For Macallum, biological research now has less to do with staring down a microscope, and more to do with technology. "Biological research is becoming more IT-driven," he said. "It is all about number crunching, data analysis and efficient retrieval of archived analyses."
The sequencer works a bit like a camera, with a charge-coupled device (CCD) sensor that effectively produces image data. This image data is turned into sequence data, which has to be aligned against a reference human genome. The four sequencers at Cancer Research generate up to 5TB of data per week.

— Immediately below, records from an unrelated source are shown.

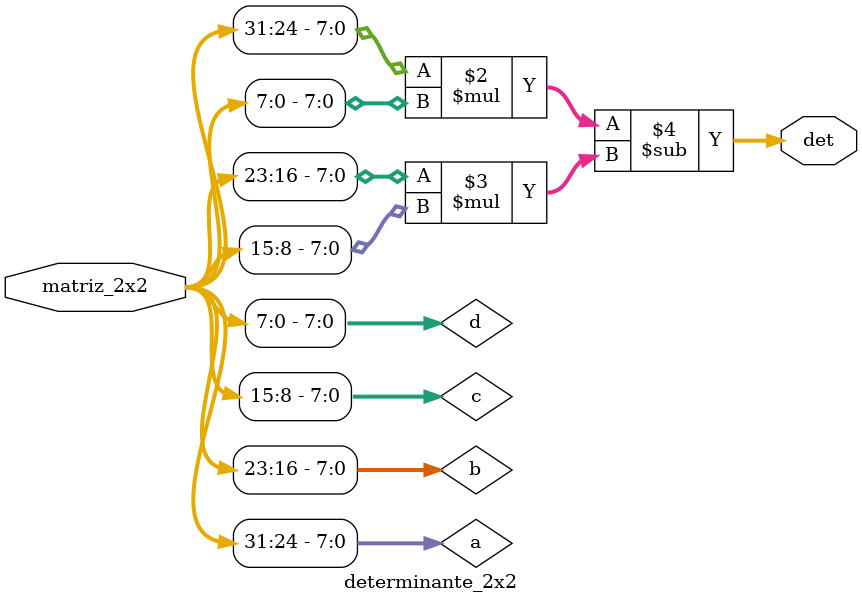
<source format=v>
module determinante_2x2 (
    input signed [31:0] matriz_2x2,  // Matriz 2x2 compactada
    output reg signed [31:0] det     // Resultado do determinante
);

    // Extraindo os elementos da matriz 2x2
    wire signed [7:0] a = matriz_2x2[31:24];
    wire signed [7:0] b = matriz_2x2[23:16];
    wire signed [7:0] c = matriz_2x2[15:8];
    wire signed [7:0] d = matriz_2x2[7:0];

    always @(*) begin
        // Calculando o determinante: det = a * d - b * c
        det = (a * d) - (b * c);
    end

endmodule

</source>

Running various algorithms on this data results in about 250GB of data.
High-performance computing cluster
This is why Cancer Research needs a high-performance computing cluster. It runs a 1,280-core computational cluster built using HP C7000 blade enclosures and DL460 blades with 16-48GB of memory per core to process the sequencer information.
One of the issues the organisation faces is that it did not want to run dedicated clusters for genome sequencers because other groups at Cancer Research also need to run experiments and simulations.
To share access to the computing cluster Macallum needed scheduler technology to allocate and prioritise jobs with management modules, which could allow people to request what they need from the cluster to run their computing workloads.
Using LSF scheduling software from Platform Computing, which understands memory configurations for different blades in the cluster, Cancer Research can offer different levels of service to different groups within the organisation.
Substantial storage requirements
To run a cluster you need a storage system that can cope with hundreds of processors, so efficient storage is a significant requirement at Cancer Research.
It uses the Luster open source parallel file system running on HP's fibre channel storage infrastructure with 96TB connected directly to the cluster. The configuration is optimised to keep data throughput high.
Cancer Research also uses network attached storage (NAS) based on the Linux XFS file system, which is used to store data that is being analysed by users.
In terms of archiving, Macallum said researchers repeatedly go back to stored data, the value of which increases in value the longer it is kept. "We keep 100TB per year, and that number is going up and up."
To support this requirement, Cancer Research uses HP Ibrix, which provides half a petabyte of disk-based back-up. The Ibrix system (HP X9000) allows the organisation to change the back-end storage, without affecting users.
Software needs to be multi-threaded
While the cluster is achieving 90-95% utilisation, Macallum said software is its weak point. "In terms of programming, central processing unit (CPU) usage is only 60% because the software is not written as a multi-threaded application." This means it cannot make the best use of the multi-core architecture on which the Cancer Research computing cluster is built. "Some of the key software needs to be multi-threaded."
Cancer Research is also interested in graphics processing unit (GPU) technology, which can run massively parallel applications using relatively low-cost graphics hardware. However, to support this, Macallum said it would have to rewrite its algorithms at a very basic level and it would be difficult to map the data analysis-heavy workloads used by Cancer Research onto a GPU architecture.